I finally had a chance to review the entire draft amendment to H.R. 2795, the Patent Act of 2005.  The draft amendment is in the nature of a substitute, meaning that, if the amendment is entered, the entire text of the original bill, save the enacting clause, will be replaced with the text of the amendment.

The draft amendment appears to be the reform bill the pharmaceutical industry wanted.  The industry’s two major complaints with the original bill — change to the injunctive relief calculus and the existence of a ‘second window’ within which post grant review of an issued patent can be initiated by a third party — have been completely eliminated.

The original bill also grants authority to the Director to place limits on continuation applications, which are used heavily by the industry.  The draft amendment completely eliminates this provision as well.

The draft amendment clearly addresses all of the pharmaceutical industry’s major complaints about the Patent Act of 2005.  It’s almost as if someone asked the industry for its ideal bill.

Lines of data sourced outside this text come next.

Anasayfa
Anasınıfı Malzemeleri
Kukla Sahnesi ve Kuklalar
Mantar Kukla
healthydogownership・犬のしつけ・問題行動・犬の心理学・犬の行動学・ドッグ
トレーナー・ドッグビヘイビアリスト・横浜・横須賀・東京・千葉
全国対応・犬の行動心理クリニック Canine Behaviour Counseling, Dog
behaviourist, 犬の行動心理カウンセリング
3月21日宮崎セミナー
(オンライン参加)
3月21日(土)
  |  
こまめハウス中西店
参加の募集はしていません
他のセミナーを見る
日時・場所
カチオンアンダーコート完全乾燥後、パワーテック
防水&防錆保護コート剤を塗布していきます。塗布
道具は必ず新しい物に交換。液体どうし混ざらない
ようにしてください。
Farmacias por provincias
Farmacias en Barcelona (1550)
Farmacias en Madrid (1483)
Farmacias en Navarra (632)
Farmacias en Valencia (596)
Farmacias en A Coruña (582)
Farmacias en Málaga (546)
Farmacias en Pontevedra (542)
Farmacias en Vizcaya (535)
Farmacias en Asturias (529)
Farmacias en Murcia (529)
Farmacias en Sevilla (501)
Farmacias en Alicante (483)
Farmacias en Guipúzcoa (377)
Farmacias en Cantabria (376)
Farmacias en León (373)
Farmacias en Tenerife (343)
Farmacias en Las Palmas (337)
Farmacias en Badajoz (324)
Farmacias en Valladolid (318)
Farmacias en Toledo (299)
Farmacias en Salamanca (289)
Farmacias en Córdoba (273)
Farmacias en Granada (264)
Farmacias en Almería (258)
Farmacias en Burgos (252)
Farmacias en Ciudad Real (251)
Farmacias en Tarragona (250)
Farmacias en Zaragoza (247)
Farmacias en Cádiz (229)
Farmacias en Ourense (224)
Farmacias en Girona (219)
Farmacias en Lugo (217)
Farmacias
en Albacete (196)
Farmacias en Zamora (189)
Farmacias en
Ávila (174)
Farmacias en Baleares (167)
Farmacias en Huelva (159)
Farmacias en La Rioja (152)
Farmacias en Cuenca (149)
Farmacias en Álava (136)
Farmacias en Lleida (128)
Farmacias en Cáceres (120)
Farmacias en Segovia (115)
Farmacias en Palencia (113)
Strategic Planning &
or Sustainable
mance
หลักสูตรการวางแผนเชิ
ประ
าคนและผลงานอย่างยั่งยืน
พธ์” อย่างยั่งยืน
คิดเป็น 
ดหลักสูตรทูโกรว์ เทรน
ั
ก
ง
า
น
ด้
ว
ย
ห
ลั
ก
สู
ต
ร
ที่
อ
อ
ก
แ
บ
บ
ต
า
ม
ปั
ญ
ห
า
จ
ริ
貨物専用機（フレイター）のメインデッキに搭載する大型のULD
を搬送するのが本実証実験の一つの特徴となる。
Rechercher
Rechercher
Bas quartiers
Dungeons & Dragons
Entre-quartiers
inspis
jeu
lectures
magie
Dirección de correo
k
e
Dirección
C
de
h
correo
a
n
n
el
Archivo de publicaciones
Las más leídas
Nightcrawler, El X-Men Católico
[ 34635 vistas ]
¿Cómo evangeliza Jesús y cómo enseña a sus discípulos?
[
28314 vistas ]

The draft amendment includes one new provision that is quite interesting.  Section 9, entitled Venue, has very strong language limiting the venue for patent civil actions:

Any civil action arising under any Act of Congress relating to patents, other than an action for declaratory judgment or an action seeking review of a decision of the Board of Patent Appeals under chapter 13 of title 35, may be brought only

1) in the judicial district where the defendant resides;

2) in the judicial district where the defendant has committed acts of infringement and has a regular and established place of business; or

3) if the plaintiff is a not-for-profit educational institution that owned the rights of the patents in suit as of the effective filing date of those patents, in any judicial district in which the defendant is subject to personal jurisdiction at the time the action is commenced.”

Under this structure, qualified educational institutions can bring suit in any federal court having personal jurisdiction over the defendant, but all other plaintiffs must bring suit in a venue that is favorable to the defendant, at least in a geographic sense.

Is this designed for the so-called patent trolls?  Is it an attempt to force them to take their actions to their defendants?